Alan Kalter, best known as David Letterman’s CBS Late Show announcer for 20 years, died Oct. 4. He was 78.
Kalter was born in New York, or as he used to call it at the top of each show, “the greatest city in the world.”. He took over from retiring announcer Bill Wendell as the voice of Late Show in 1995.
Prior to Letterman, Kalter was an announcer on several New York-based game shows, including To Tell the Truth, The $25,000 Pyramid and The $128,000 Question.

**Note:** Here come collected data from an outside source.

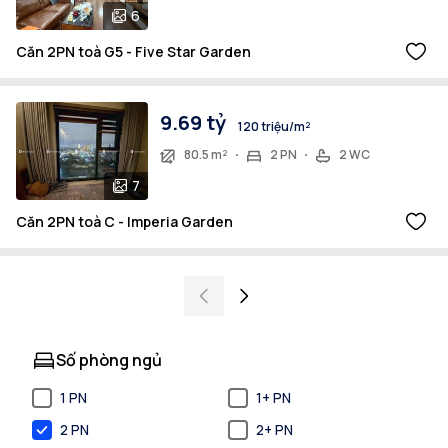
6
Căn 2PN toà G5 - Five Star Garden
9.69 tỷ
120 triệu/m²
80.5 m²
2 PN
2 WC
7
Căn 2PN toà C - Imperia Garden
Số phòng ngủ
1 PN
1+ PN
2 PN
2+ PN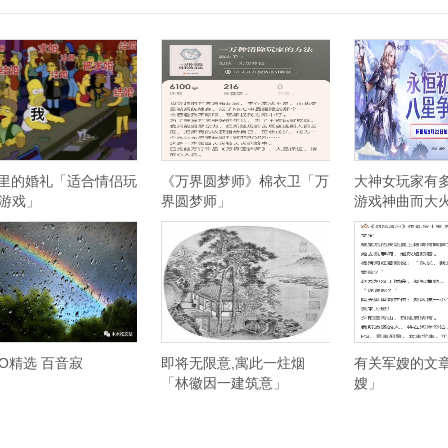
里的婚礼「适合情侣玩
《万界圆梦师》棉衣卫「万
大神女玩家有多
s游戏」
界圆梦师」
游戏神曲而大火
23年到手
PO精选 百音寂
即将无限意,寓此一炷烟
有关军嫂的文
「林徽因一建筑意」
嫂」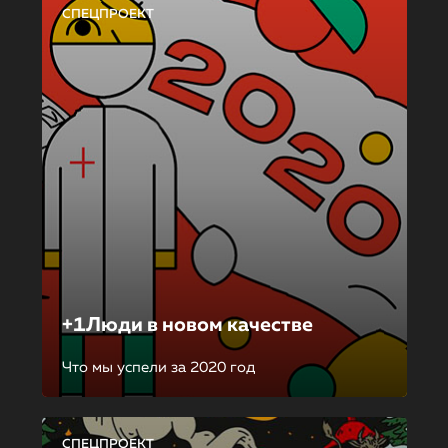
СПЕЦПРОЕКТ
+1Люди в новом качестве
Что мы успели за 2020 год
СПЕЦПРОЕКТ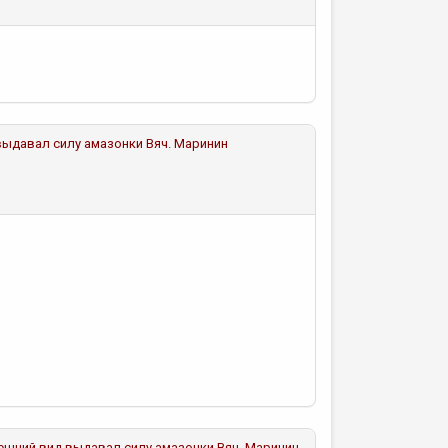
д выдавал силу амазонки
Вяч. Маринин
 внешний вид выдавал силу амазонки
Вяч. Маринин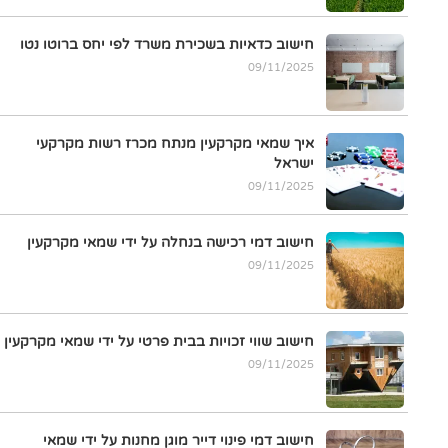
חישוב כדאיות בשכירת משרד לפי יחס ברוטו נטו
09/11/2025
איך שמאי מקרקעין מנתח מכרז רשות מקרקעי
ישראל
09/11/2025
חישוב דמי רכישה בנחלה על ידי שמאי מקרקעין
09/11/2025
חישוב שווי זכויות בבית פרטי על ידי שמאי מקרקעין
09/11/2025
חישוב דמי פינוי דייר מוגן מחנות על ידי שמאי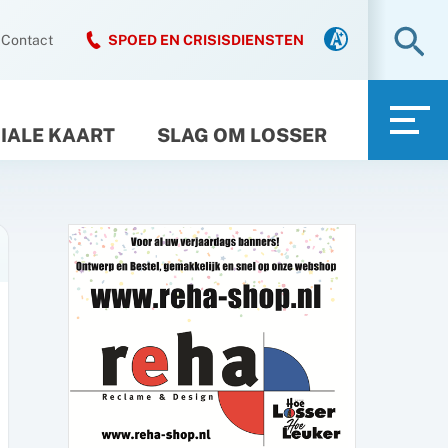
Zo
Contact
SPOED EN CRISISDIENSTEN
IALE KAART
SLAG OM LOSSER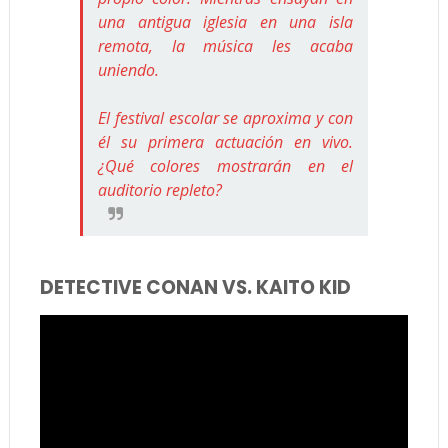
una antigua iglesia en una isla
remota, la música les acaba
uniendo.
El festival escolar se aproxima y con
él su primera actuación en vivo.
¿Qué colores mostrarán en el
auditorio repleto?
DETECTIVE CONAN VS. KAITO KID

Letterman quickly pulled him into his house player mix, calling him “Big Red” and throwing him into many odd situations.
In 2012, on an October night when a massive storm shut down other New York-based network efforts, the Letterman show soldiered on without a studio audience.
“This storm could mean the biggest power outage since the Yankees,” Letterman cracked to hardly anyone in the Ed Sullivan Theater.
Half way through the opening monologue, Kalter ran in soaking wet and mad as hell, all part of the character shtick he was asked to deliver, sometimes in a white Elvis jumpsuit.
Kalter always remained fully committed, no matter how outrageous the bit. former Late Show writer Carter Bays, who went on to co-create How I Met Your Mother, said Kalter was “always game to let us make him look insane.”
Among other bits, Kalter always had a line for what was being thrown into the tank on “Will it Float?”
“Dave, it’s a five-pound box of Miracle Grow all purpose plant food.”
He would also host those “Allan Kalter Celebrity Interview” segments, hectoring Letterman while Richard Simmons or whoever waited patiently next to him in the wings. Kalter would then insult Simmons, rip out his ear piece and storm off, hurling abuse. Jerry Seinfeld and the rest of the Seinfeld cast were all Kalter “guests.”
He would never break character.
Sure, he was Letterman’s stooge, but you had to know every other announcer on television was jealous as hell.